Canada's Royal Botanical Gardens sit near the western end of Lake Ontario, just a short drive from the U.S. border. When the weather is warm, visitors come to see acres of gardens with roses, lilacs and other collections in bloom.
In the winter, it’s much quieter. But scientists stay busy, protecting wetlands from destructive carp. And they're using an unusual weapon: Christmas trees.
Ecologist Andrea Court walks across Grindstone Creek, which is frozen solid. In each hand is a discarded Christmas tree stripped of all of its festive ornaments.
Holding the base of the trunks, she drags the trees behind her, leaving a pathway of twigs, pine needles and pieces of brown bark. Her face is red from exposure to temperatures that hover near the freezing mark.
“This job is very weather-dependent, so you go when you can,” she says.
Waiting for her at the center of the ice is Kyle Mataya, a wetland restoration assistant. He’s standing along a berm of trees that stretches across the creek. It’s nearly three feet high and extends about 300 yards.
He grabs the trees from Court and starts to layer them on top of old decaying ones.
“I try to toss them on top,” he says. “I just basically build up the spots that got low from over the years and start from the bottom up, kind of like when you’re shingling a roof. You make sure there’s no holes and kind of plug all the gaps.”
The Christmas tree berm was created around 1999 to keep Common Carp out of the marsh. Every year, the team puts out a call for more trees. This year, the goal was to collect just over 3,000 trees; so far, they’ve got about 1,400.
“You don’t want to use any man-made or unnatural materials, as the trees will just break down and compost and build on themselves overtime,” he says.
Using recycled trees, isn’t uncommon. Trees have been repurposed in New York for erosion control. And in Wisconsin, they were used to create a home-like setting for animals at a wildlife center.
Ecologist Jen Bowman leads the Christmas tree berm project. She says before the berm was built, carp did a lot of damage.
“They feed by going through the marsh," she says. "They suck up the bottom sediment that’s very soft, and they eat organisms that live in the mud. So, they’re digging up around the roots of the vegetation, they end up killing the vegetation.”

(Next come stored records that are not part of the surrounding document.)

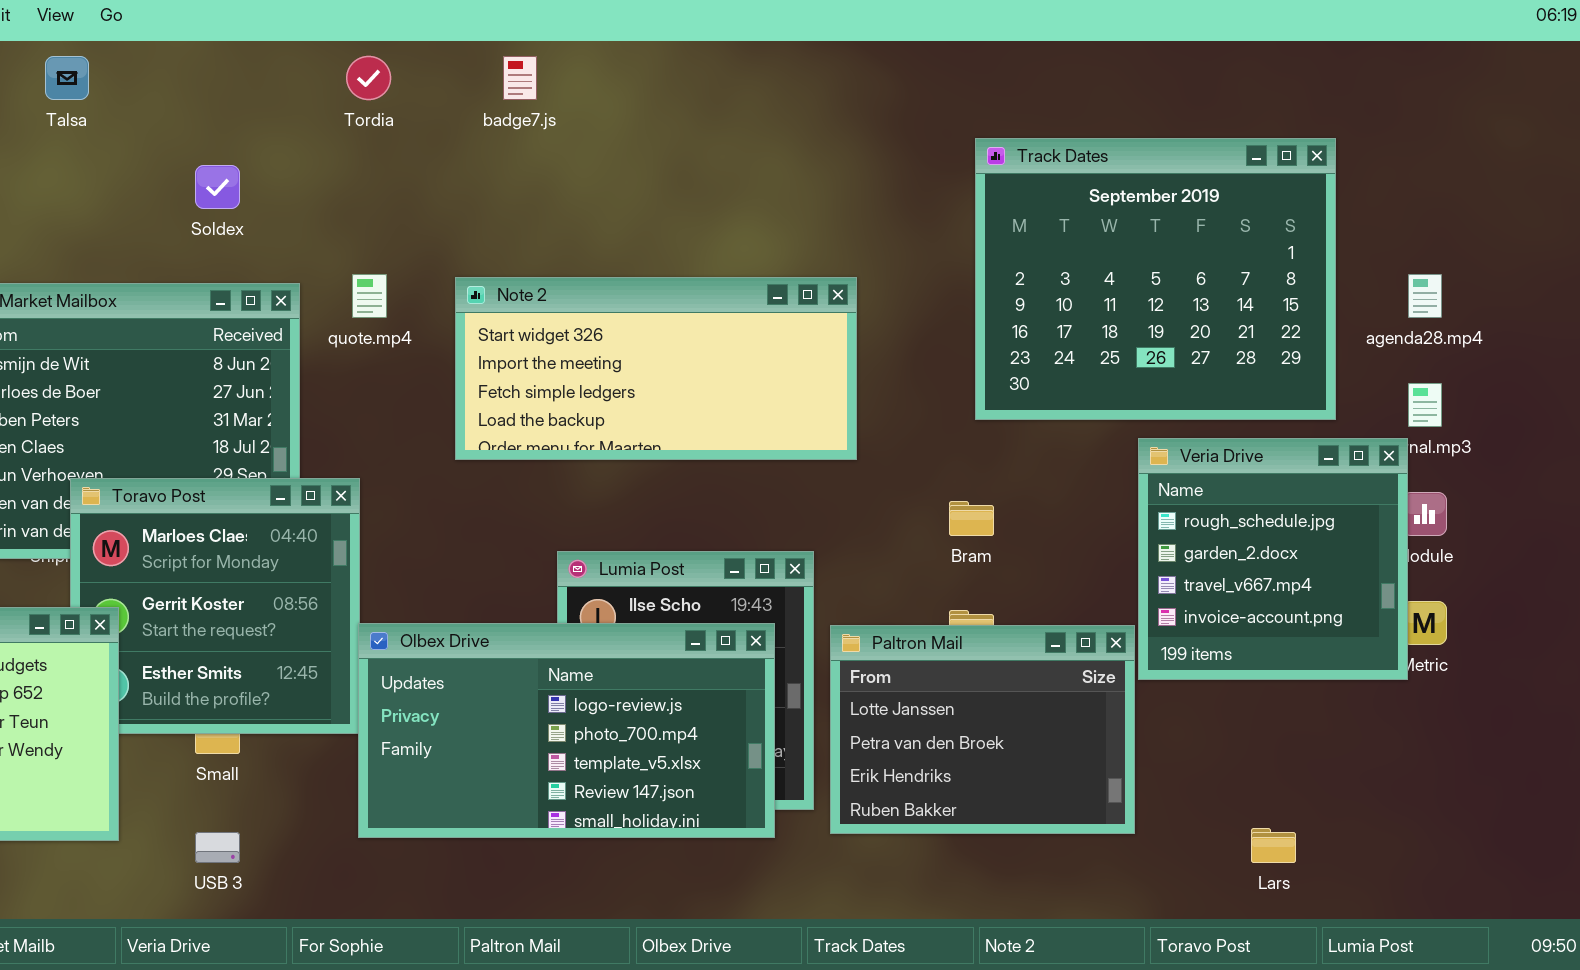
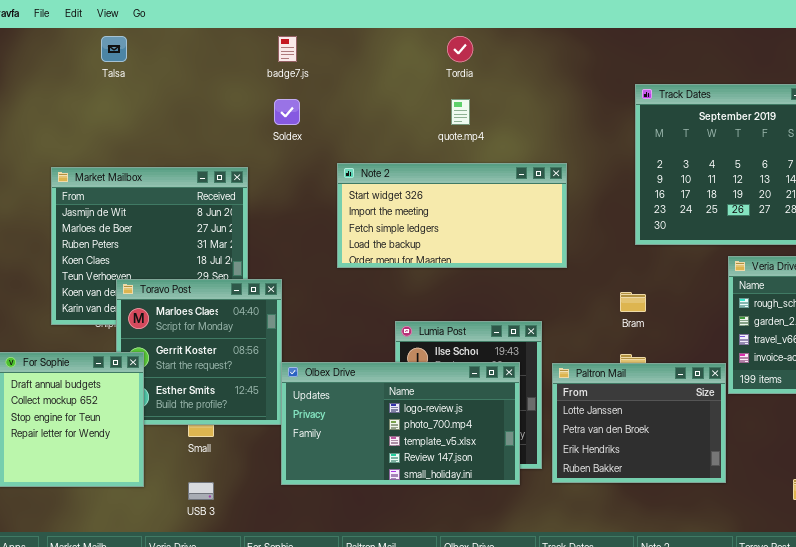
Tordia: [346,56,391,100] -> [447,36,473,62], moved
badge7.js: [503,56,537,100] -> [278,36,297,62], moved
Soldex: [195,165,240,209] -> [274,99,300,125], moved
quote.mp4: [352,274,387,318] -> [451,99,470,125], moved

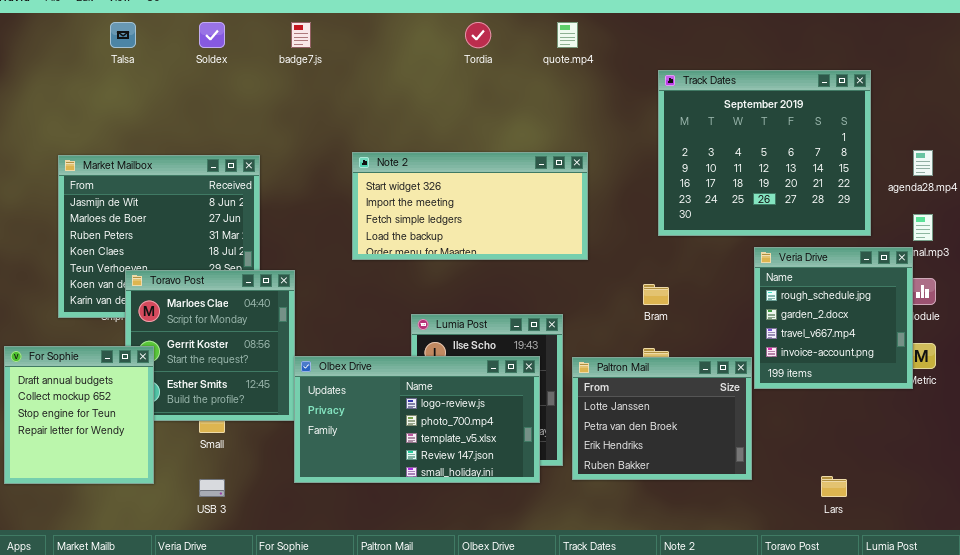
Soldex: [274,99,300,125] -> [199,22,225,48], moved
quote.mp4: [451,99,470,125] -> [557,22,578,48], moved

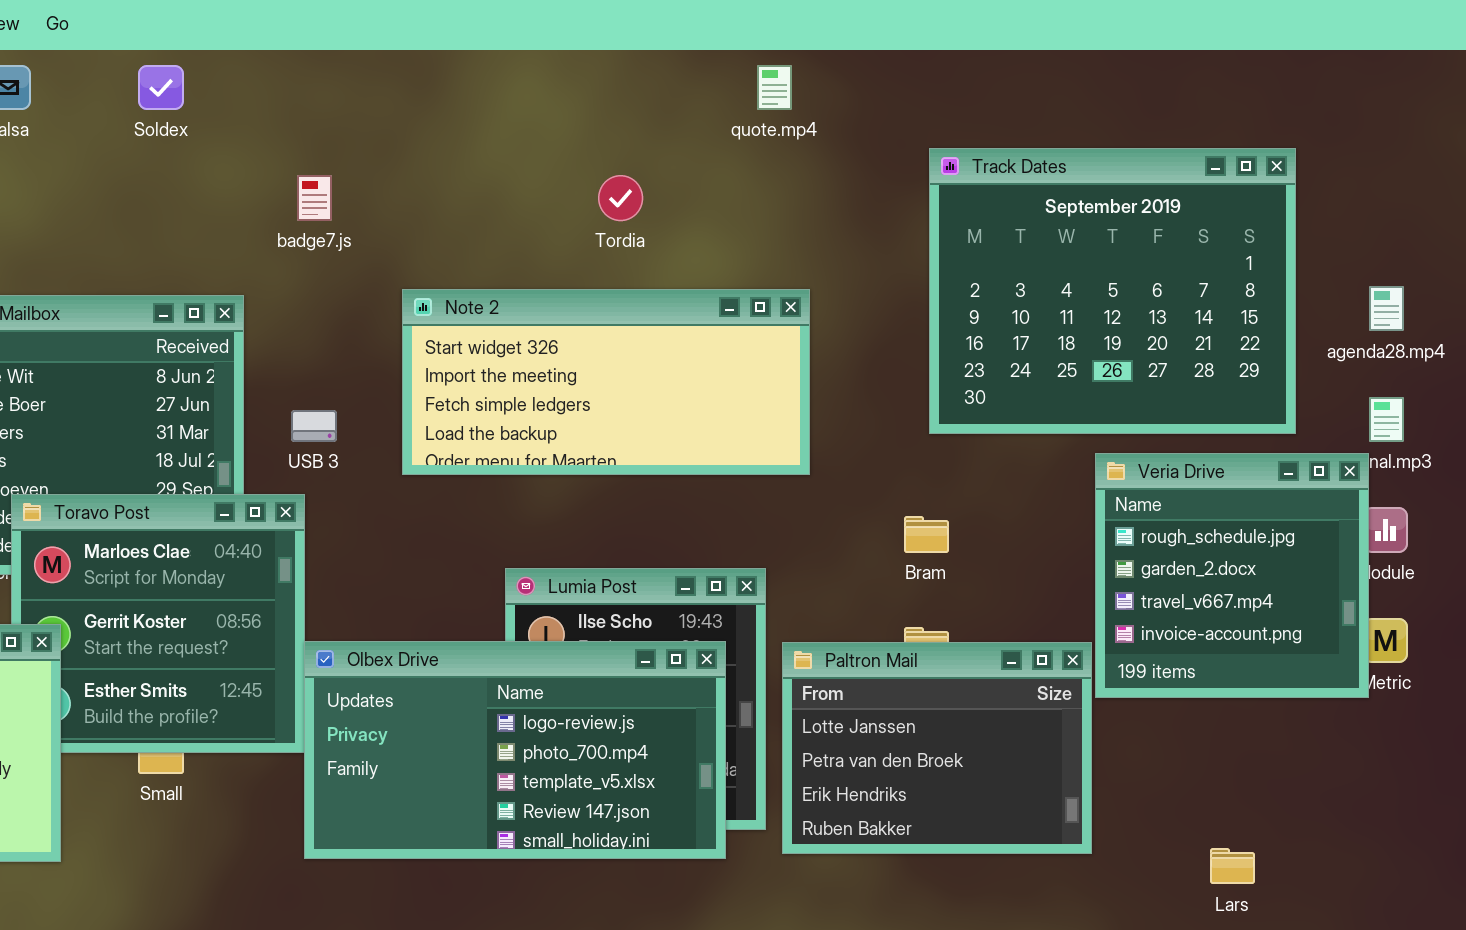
badge7.js: [291,22,311,48] -> [297,175,332,221], moved
Tordia: [465,22,491,48] -> [598,175,643,221], moved
USB 3: [199,479,225,497] -> [291,410,337,442], moved

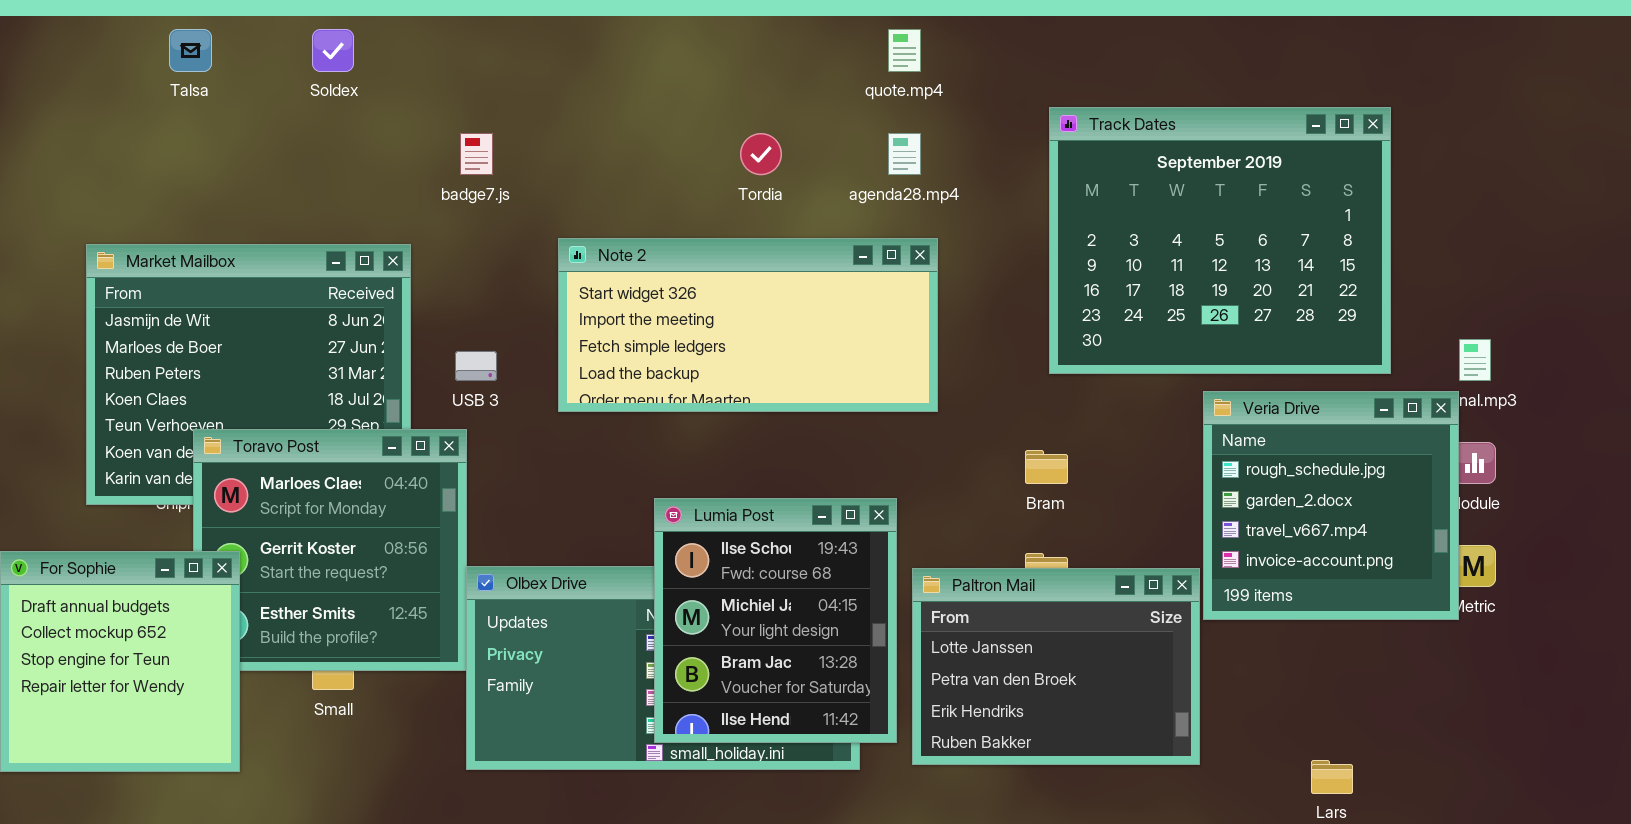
agenda28.mp4: [1369,286,1404,331] -> [888,133,921,175], moved
Lumia Post: [505,568,766,830] -> [654,498,897,743], raised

The Common Carp was introduced to the Great Lakes in the 1800s. It’s a type of Asian Carp. But, it hasn’t received as much attention as other varieties like the silver carp, known for leaping out of the water.
“So they’ve been here for a long time, people consider them naturalized, but they’re really wetland destroyers,” Bowman says.
So, does the wall of trees really keep the carp out? Court says yes, but it’s not foolproof.
“They’re by no means a permanent wall," she says. "We have other animals that tunnel through them like beavers and muskrats, so those create tunnels through the berm that fish can get through.”